Disentangled Representation Learning via Flow Matching
Jinjin Chi, Taoping Liu, Mengtao Yin, Ximing Li, Yongcheng Jing, Dacheng Tao
TL;DR
This work introduces a flow-matching framework for disentangled representation learning by casting disentanglement as learning factor-conditioned flows in a latent space. It decomposes the latent transport velocity into factor-specific components and enforces semantic alignment through an orthogonality regularizer implemented via an output-attention mechanism, enabling non-overlapping, factorwise transformations. Empirical results across Cars3D, Shapes3D, MPI3D-toy, and CelebA show substantial improvements in disentanglement metrics (e.g., FactorVAE score and DCI), better controllability, and competitive sample fidelity compared to VAE-, GAN-, and diffusion-based baselines. The approach provides a deterministic, geometry-driven alternative to stochastic diffusion, with practical benefits in downstream task efficiency and semantic editing. Overall, the method advances disentangled representation learning by aligning factor semantics with latent transport dynamics, achieving reliable factor-level control.
Abstract
Disentangled representation learning aims to capture the underlying explanatory factors of observed data, enabling a principled understanding of the data-generating process.
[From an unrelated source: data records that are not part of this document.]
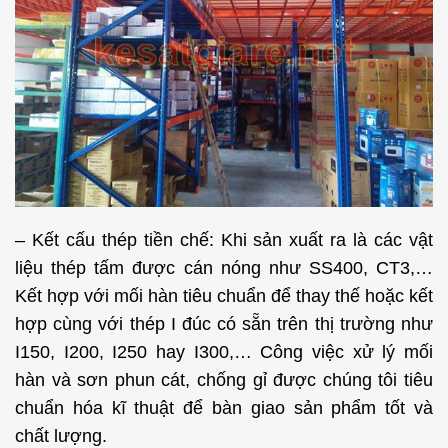
– Kết cấu thép tiền chế: Khi sản xuất ra là các vật
liệu thép tấm được cán nóng như SS400, CT3,…
Kết hợp với mối hàn tiêu chuẩn để thay thế hoặc kết
hợp cùng với thép I đúc có sẵn trên thị trường như
I150, I200, I250 hay I300,… Công việc xử lý mối
hàn và sơn phun cát, chống gỉ được chúng tôi tiêu
chuẩn hóa kĩ thuật để bàn giao sản phẩm tốt và
chất lượng.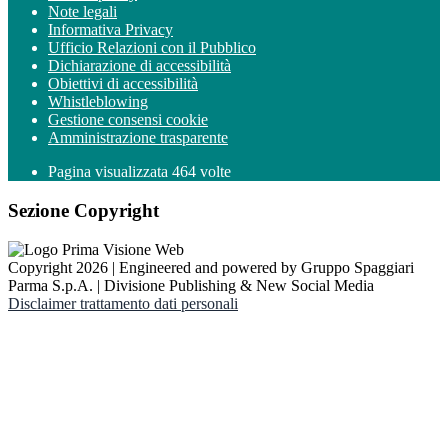
Note legali
Informativa Privacy
Ufficio Relazioni con il Pubblico
Dichiarazione di accessibilità
Obiettivi di accessibilità
Whistleblowing
Gestione consensi cookie
Amministrazione trasparente
Pagina visualizzata
464
volte
Sezione Copyright
Copyright 2026 | Engineered and powered by Gruppo Spaggiari
Parma S.p.A. | Divisione Publishing & New Social Media
Disclaimer trattamento dati personali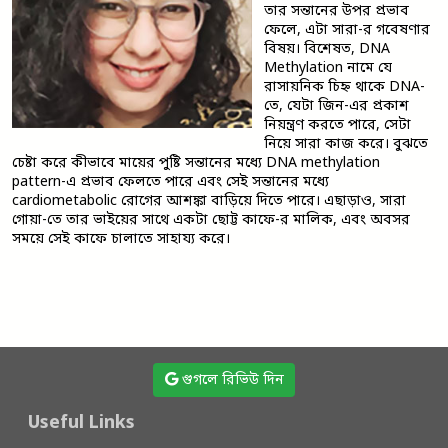
তার সন্তানের উপর প্রভাব
ফেলে, এটা সারা-র গবেষণার
বিষয়। বিশেষত, DNA
Methylation নামে যে
রাসায়নিক চিহ্ন থাকে DNA-
তে, যেটা জিন-এর প্রকাশ
নিয়ন্ত্রণ করতে পারে, সেটা
নিয়ে সারা কাজ করে। বুঝতে
চেষ্টা করে কীভাবে মায়ের পুষ্টি সন্তানের মধ্যে DNA methylation
pattern-এ প্রভাব ফেলতে পারে এবং সেই সন্তানের মধ্যে
cardiometabolic রোগের আশঙ্কা বাড়িয়ে দিতে পারে। এছাড়াও, সারা
গোয়া-তে তার ভাইয়ের সাথে একটা ছোট্ট কাফে-র মালিক, এবং অবসর
সময়ে সেই কাফে চালাতে সাহায্য করে।
গুগলে রিভিউ দিন
Useful Links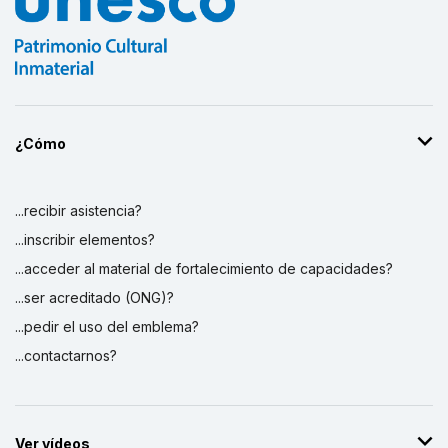
¿Cómo
...recibir asistencia?
...inscribir elementos?
...acceder al material de fortalecimiento de capacidades?
...ser acreditado (ONG)?
...pedir el uso del emblema?
...contactarnos?
Ver vídeos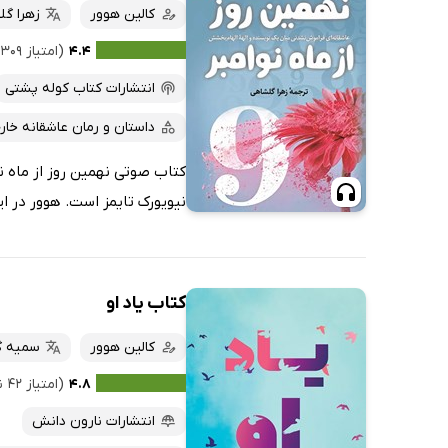
کالین هوور
زهرا گل
۴.۴
(امتیاز ۳۰۹ نفر)
انتشارات کتاب کوله پشتی
داستان و رمان عاشقانه خار
کتاب صوتی نهمین روز از ماه نو
نیویورک تایمز است. هوور در ای
کتاب یاد او
کالین هوور
سمیه گ
۴.۸
(امتیاز ۴۲ نفر)
انتشارات نارون دانش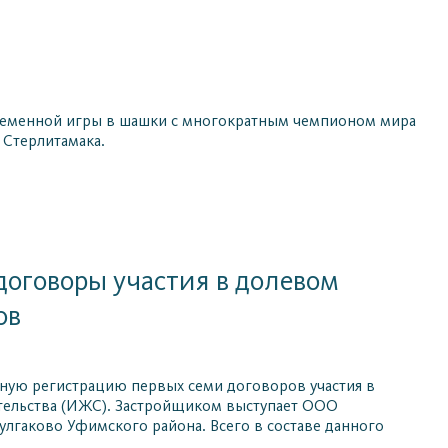
овременной игры в шашки с многократным чемпионом мира
Стерлитамака.
договоры участия в долевом
ов
нную регистрацию первых семи договоров участия в
тельства (ИЖС). Застройщиком выступает ООО
улгаково Уфимского района. Всего в составе данного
Recent advances in generative modeling have introduced new paradigms for learning such representations. However, existing diffusion-based methods encourage factor independence via inductive biases, yet frequently lack strong semantic alignment. In this work, we propose a flow matching-based framework for disentangled representation learning, which casts disentanglement as learning factor-conditioned flows in a compact latent space. To enforce explicit semantic alignment, we introduce a non-overlap (orthogonality) regularizer that suppresses cross-factor interference and reduces information leakage between factors. Extensive experiments across multiple datasets demonstrate consistent improvements over representative baselines, yielding higher disentanglement scores as well as improved controllability and sample fidelity.